Risk-Averse Model Uncertainty for Distributionally Robust Safe Reinforcement Learning
This work addresses safety in reinforcement learning for real-world applications, offering an efficient, model-free approach without minimax optimization, though it appears incremental as it builds on existing distributionally robust methods.
The authors tackled safe decision-making in uncertain environments by introducing a deep reinforcement learning framework that uses coherent distortion risk measures to handle model uncertainty, achieving robust performance and safety across perturbed test environments in continuous control tasks.

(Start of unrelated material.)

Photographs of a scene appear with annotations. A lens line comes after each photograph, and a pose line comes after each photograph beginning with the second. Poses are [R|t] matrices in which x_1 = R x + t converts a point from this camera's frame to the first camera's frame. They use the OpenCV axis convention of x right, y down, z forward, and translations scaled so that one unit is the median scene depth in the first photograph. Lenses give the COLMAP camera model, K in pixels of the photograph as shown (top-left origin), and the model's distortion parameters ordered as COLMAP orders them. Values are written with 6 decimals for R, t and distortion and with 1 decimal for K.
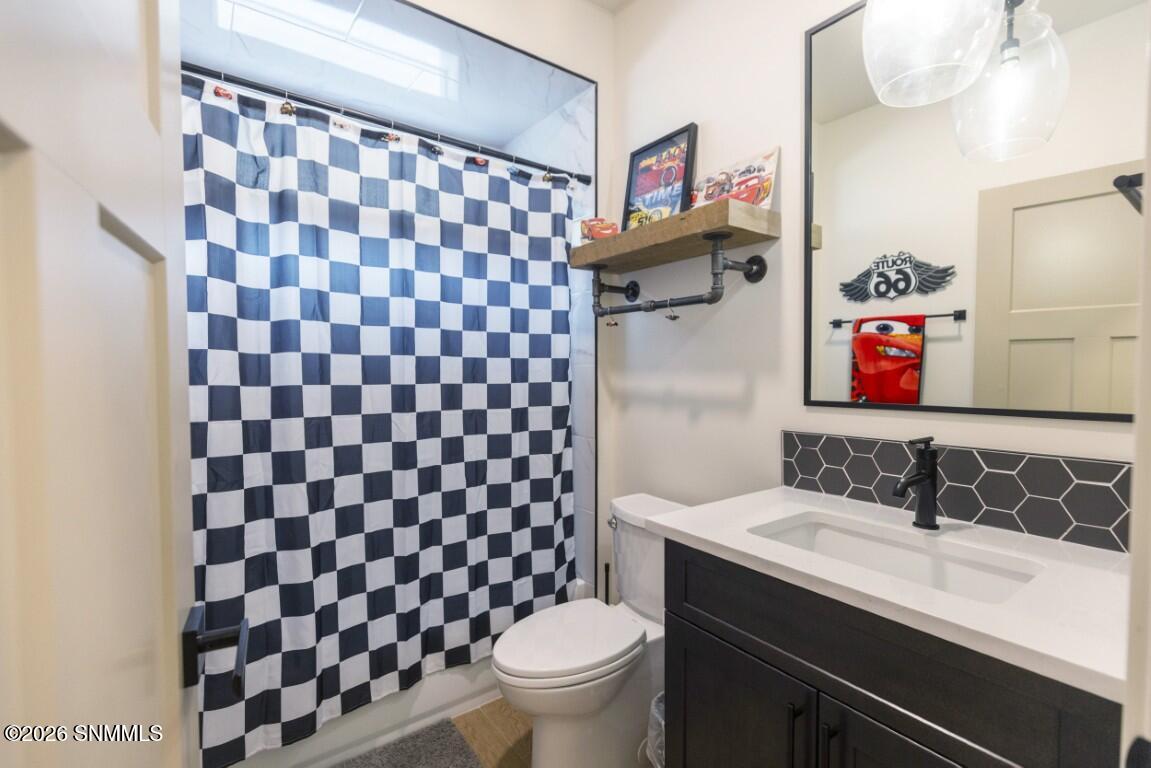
lens RADIAL K [[512.3, 0, 576.6], [0, 512.3, 380.5], [0, 0, 1]] dist [0.003272, -0.000524]
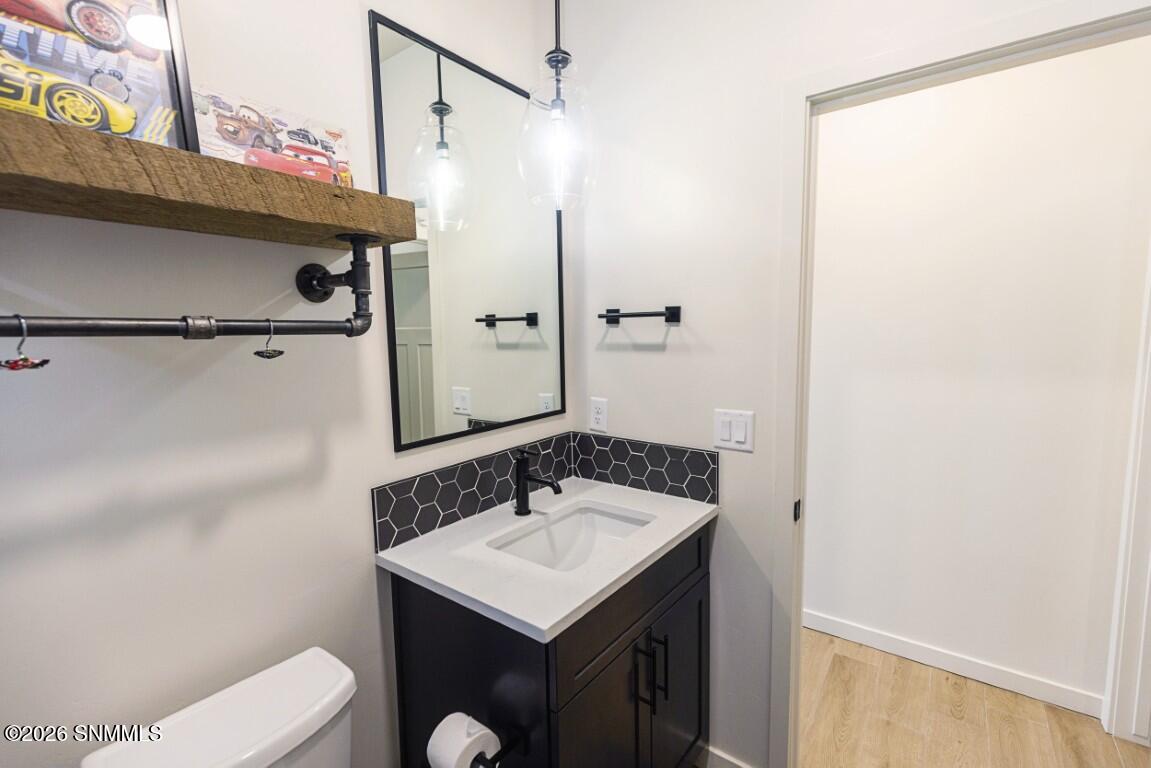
lens RADIAL K [[512.3, 0, 576.6], [0, 512.3, 380.5], [0, 0, 1]] dist [0.003272, -0.000524]
pose [[-0.286233, -0.086065, 0.954287, -0.455025], [0.041724, 0.993893, 0.102152, -0.143800], [-0.957251, 0.069056, -0.280894, 0.885256]]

Many real-world domains require safe decision making in uncertain environments. In this work, we introduce a deep reinforcement learning framework for approaching this important problem. We consider a distribution over transition models, and apply a risk-averse perspective towards model uncertainty through the use of coherent distortion risk measures. We provide robustness guarantees for this framework by showing it is equivalent to a specific class of distributionally robust safe reinforcement learning problems. Unlike existing approaches to robustness in deep reinforcement learning, however, our formulation does not involve minimax optimization. This leads to an efficient, model-free implementation of our approach that only requires standard data collection from a single training environment. In experiments on continuous control tasks with safety constraints, we demonstrate that our framework produces robust performance and safety at deployment time across a range of perturbed test environments.